*** DATASET Section Begins ***
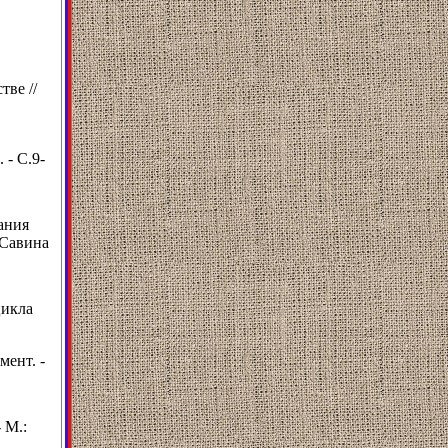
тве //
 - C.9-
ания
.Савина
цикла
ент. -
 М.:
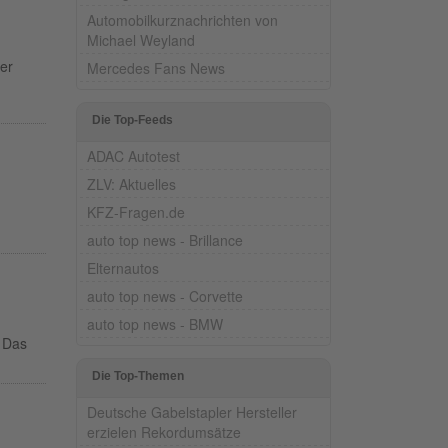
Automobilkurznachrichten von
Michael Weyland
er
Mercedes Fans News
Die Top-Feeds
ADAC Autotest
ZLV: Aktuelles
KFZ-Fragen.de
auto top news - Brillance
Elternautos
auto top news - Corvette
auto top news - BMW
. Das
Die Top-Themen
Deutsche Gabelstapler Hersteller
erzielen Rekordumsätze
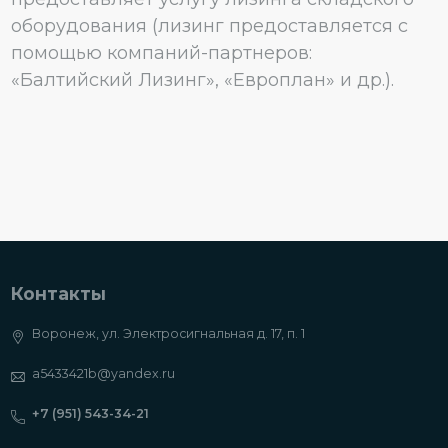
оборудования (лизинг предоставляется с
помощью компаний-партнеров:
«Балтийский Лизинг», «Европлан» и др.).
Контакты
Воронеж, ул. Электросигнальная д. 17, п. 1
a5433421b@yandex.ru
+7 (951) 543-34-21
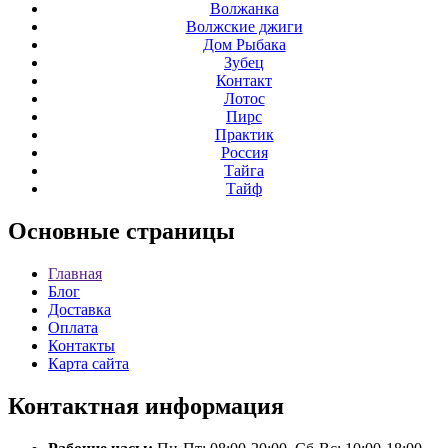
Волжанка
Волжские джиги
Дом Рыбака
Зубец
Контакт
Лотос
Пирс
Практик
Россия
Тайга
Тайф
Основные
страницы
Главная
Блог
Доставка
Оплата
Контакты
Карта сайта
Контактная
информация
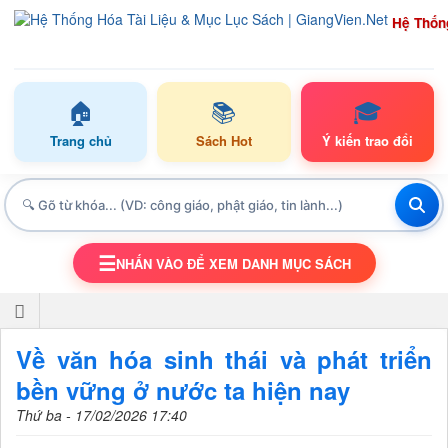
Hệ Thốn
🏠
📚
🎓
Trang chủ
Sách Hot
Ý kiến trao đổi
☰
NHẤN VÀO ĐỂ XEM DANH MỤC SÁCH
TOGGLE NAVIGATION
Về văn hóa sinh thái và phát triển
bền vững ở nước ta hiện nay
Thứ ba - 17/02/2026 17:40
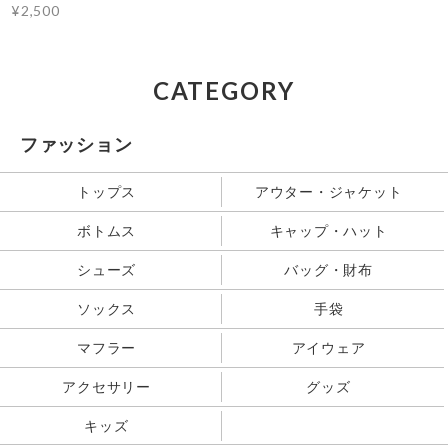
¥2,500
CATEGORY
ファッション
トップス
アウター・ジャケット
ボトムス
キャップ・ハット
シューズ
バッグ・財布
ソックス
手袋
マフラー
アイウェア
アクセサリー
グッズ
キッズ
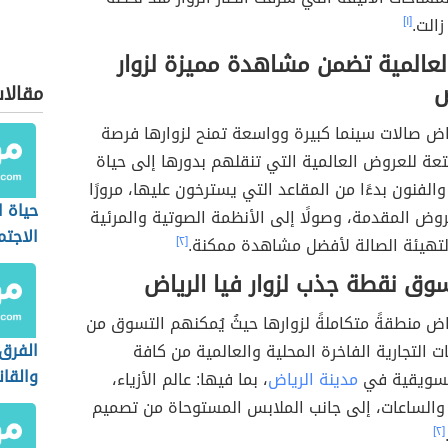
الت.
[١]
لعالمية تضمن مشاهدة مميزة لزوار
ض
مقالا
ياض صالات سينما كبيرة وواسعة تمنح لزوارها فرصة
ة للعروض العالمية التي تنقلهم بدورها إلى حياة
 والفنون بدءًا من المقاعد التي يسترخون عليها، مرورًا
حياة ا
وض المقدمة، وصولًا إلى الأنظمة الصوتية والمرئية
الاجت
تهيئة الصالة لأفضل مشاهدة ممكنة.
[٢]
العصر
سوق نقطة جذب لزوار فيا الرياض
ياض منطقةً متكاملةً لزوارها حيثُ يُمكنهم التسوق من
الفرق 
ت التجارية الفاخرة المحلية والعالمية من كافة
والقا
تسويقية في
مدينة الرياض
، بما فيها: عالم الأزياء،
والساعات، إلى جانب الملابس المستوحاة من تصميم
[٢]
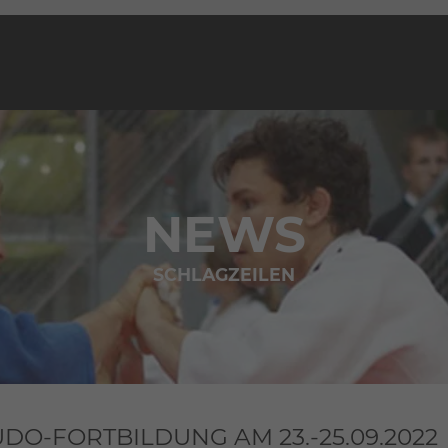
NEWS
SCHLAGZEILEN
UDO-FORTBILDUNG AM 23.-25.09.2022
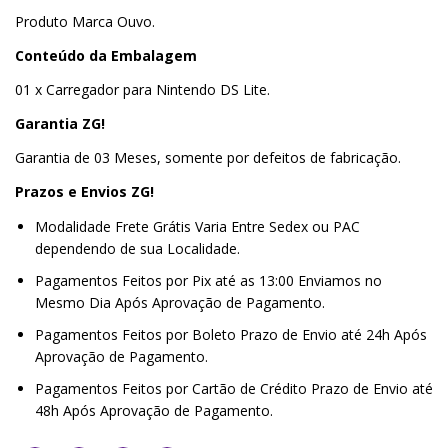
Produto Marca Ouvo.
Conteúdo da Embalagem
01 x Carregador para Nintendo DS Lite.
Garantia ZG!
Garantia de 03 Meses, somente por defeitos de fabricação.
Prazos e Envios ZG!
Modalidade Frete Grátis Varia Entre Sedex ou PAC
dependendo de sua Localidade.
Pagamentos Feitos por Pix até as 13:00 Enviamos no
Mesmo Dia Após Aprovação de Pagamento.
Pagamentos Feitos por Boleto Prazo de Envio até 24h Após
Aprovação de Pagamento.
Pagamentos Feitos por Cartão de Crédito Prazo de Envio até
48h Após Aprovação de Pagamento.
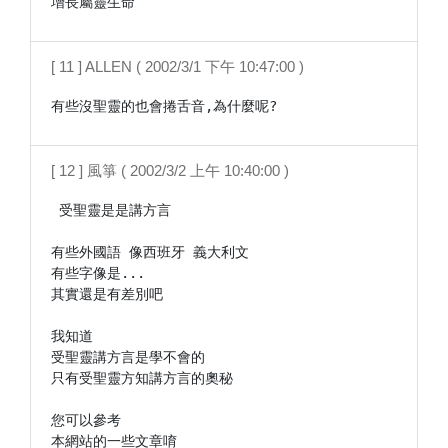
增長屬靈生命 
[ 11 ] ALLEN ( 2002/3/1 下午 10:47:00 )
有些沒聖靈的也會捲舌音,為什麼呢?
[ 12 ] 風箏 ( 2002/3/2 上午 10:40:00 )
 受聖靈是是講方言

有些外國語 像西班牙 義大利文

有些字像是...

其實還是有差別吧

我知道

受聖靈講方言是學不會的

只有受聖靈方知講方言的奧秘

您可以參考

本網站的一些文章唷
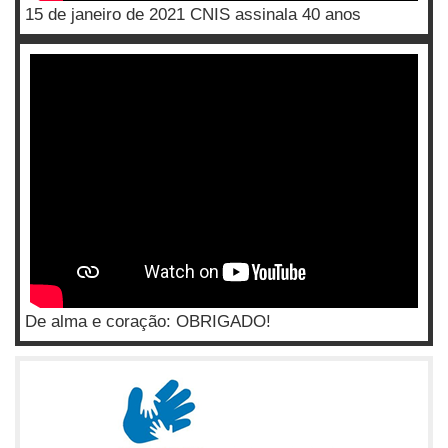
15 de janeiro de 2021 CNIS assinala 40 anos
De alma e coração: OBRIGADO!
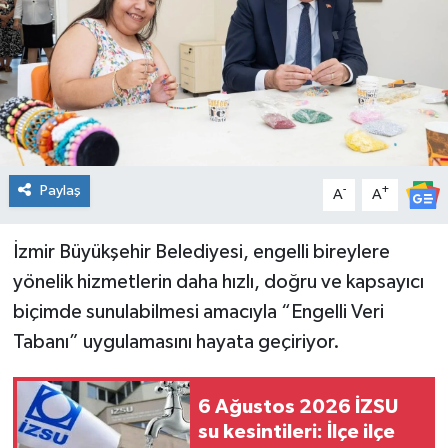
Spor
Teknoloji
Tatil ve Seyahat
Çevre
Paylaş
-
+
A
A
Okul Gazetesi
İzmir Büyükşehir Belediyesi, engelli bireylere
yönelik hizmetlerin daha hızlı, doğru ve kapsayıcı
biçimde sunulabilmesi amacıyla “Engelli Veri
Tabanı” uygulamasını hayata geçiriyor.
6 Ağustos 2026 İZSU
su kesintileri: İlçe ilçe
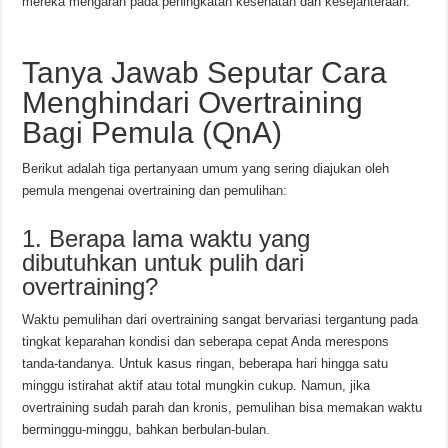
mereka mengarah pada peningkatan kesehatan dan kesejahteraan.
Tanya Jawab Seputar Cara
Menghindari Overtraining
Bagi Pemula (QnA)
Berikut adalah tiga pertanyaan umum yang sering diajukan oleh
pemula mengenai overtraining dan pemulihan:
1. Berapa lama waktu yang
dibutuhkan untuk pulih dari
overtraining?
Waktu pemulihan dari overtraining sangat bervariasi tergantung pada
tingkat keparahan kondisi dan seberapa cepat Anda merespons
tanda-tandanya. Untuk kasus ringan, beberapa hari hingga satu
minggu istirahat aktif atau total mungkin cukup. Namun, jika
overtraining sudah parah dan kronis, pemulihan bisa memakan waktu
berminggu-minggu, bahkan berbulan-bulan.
*** DATASET Section Ends ***
- [EXERCISE DESCRIPTION]
Retype the listing verbatim, minus every image.

- [WRITTEN REPLY]
тве //
 - C.9-
ания
.Савина
цикла
ент. -
 М.:
Automobilkurznachrichten von
Michael Weyland
er
Mercedes Fans News
Die Top-Feeds
ADAC Autotest
ZLV: Aktuelles
KFZ-Fragen.de
auto top news - Brillance
Elternautos
auto top news - Corvette
auto top news - BMW
. Das
Die Top-Themen
Deutsche Gabelstapler Hersteller
erzielen Rekordumsätze
оборудования (лизинг предоставляется с
помощью компаний-партнеров:
«Балтийский Лизинг», «Европлан» и др.).
Контакты
Воронеж, ул. Электросигнальная д. 17, п. 1
a5433421b@yandex.ru
+7 (951) 543-34-21
Волжанка
Волжские джиги
Дом Рыбака
Зубец
Контакт
Лотос
Пирс
Практик
Россия
Тайга
Тайф
Основные
страницы
Главная
Блог
Доставка
Оплата
Контакты
Карта сайта
Контактная
информация
Hệ Thốn
🏠
📚
🎓
Trang chủ
Sách Hot
Ý kiến trao đổi
☰
NHẤN VÀO ĐỂ XEM DANH MỤC SÁCH
TOGGLE NAVIGATION
Về văn hóa sinh thái và phát triển
bền vững ở nước ta hiện nay
Thứ ba - 17/02/2026 17:40
¥2,500
CATEGORY
ファッション
トップス
アウター・ジャケット
ボトムス
キャップ・ハット
シューズ
バッグ・財布
ソックス
手袋
マフラー
アイウェア
アクセサリー
グッズ
キッズ
الت.
[١]
لعالمية تضمن مشاهدة مميزة لزوار
ض
مقالا
ياض صالات سينما كبيرة وواسعة تمنح لزوارها فرصة
ة للعروض العالمية التي تنقلهم بدورها إلى حياة
 والفنون بدءًا من المقاعد التي يسترخون عليها، مرورًا
حياة ا
وض المقدمة، وصولًا إلى الأنظمة الصوتية والمرئية
الاجت
تهيئة الصالة لأفضل مشاهدة ممكنة.
[٢]
العصر
سوق نقطة جذب لزوار فيا الرياض
ياض منطقةً متكاملةً لزوارها حيثُ يُمكنهم التسوق من
الفرق 
ت التجارية الفاخرة المحلية والعالمية من كافة
والقا
تسويقية في
مدينة الرياض
، بما فيها: عالم الأزياء،
والساعات، إلى جانب الملابس المستوحاة من تصميم
[٢]
NEWS
SCHLAGZEILEN
UDO-FORTBILDUNG AM 23.-25.09.2022
Produto Marca Ouvo.
Conteúdo da Embalagem
01 x Carregador para Nintendo DS Lite.
Garantia ZG!
Garantia de 03 Meses, somente por defeitos de fabricação.
Prazos e Envios ZG!
Modalidade Frete Grátis Varia Entre Sedex ou PAC
dependendo de sua Localidade.
Pagamentos Feitos por Pix até as 13:00 Enviamos no
Mesmo Dia Após Aprovação de Pagamento.
Pagamentos Feitos por Boleto Prazo de Envio até 24h Após
Aprovação de Pagamento.
Pagamentos Feitos por Cartão de Crédito Prazo de Envio até
48h Após Aprovação de Pagamento.
增長屬靈生命 
[ 11 ] ALLEN ( 2002/3/1 下午 10:47:00 )
有些沒聖靈的也會捲舌音,為什麼呢?
[ 12 ] 風箏 ( 2002/3/2 上午 10:40:00 )
 受聖靈是是講方言

有些外國語 像西班牙 義大利文

有些字像是...

其實還是有差別吧

我知道

受聖靈講方言是學不會的

只有受聖靈方知講方言的奧秘

您可以參考

本網站的一些文章唷
15 de janeiro de 2021 CNIS assinala 40 anos
De alma e coração: OBRIGADO!
Spor
Teknoloji
Tatil ve Seyahat
Çevre
Paylaş
-
+
A
A
Okul Gazetesi
İzmir Büyükşehir Belediyesi, engelli bireylere
yönelik hizmetlerin daha hızlı, doğru ve kapsayıcı
biçimde sunulabilmesi amacıyla “Engelli Veri
Tabanı” uygulamasını hayata geçiriyor.
6 Ağustos 2026 İZSU
su kesintileri: İlçe ilçe
mereka mengarah pada peningkatan kesehatan dan kesejahteraan.
Tanya Jawab Seputar Cara
Menghindari Overtraining
Bagi Pemula (QnA)
Berikut adalah tiga pertanyaan umum yang sering diajukan oleh
pemula mengenai overtraining dan pemulihan:
1. Berapa lama waktu yang
dibutuhkan untuk pulih dari
overtraining?
Waktu pemulihan dari overtraining sangat bervariasi tergantung pada
tingkat keparahan kondisi dan seberapa cepat Anda merespons
tanda-tandanya. Untuk kasus ringan, beberapa hari hingga satu
minggu istirahat aktif atau total mungkin cukup. Namun, jika
overtraining sudah parah dan kronis, pemulihan bisa memakan waktu
berminggu-minggu, bahkan berbulan-bulan.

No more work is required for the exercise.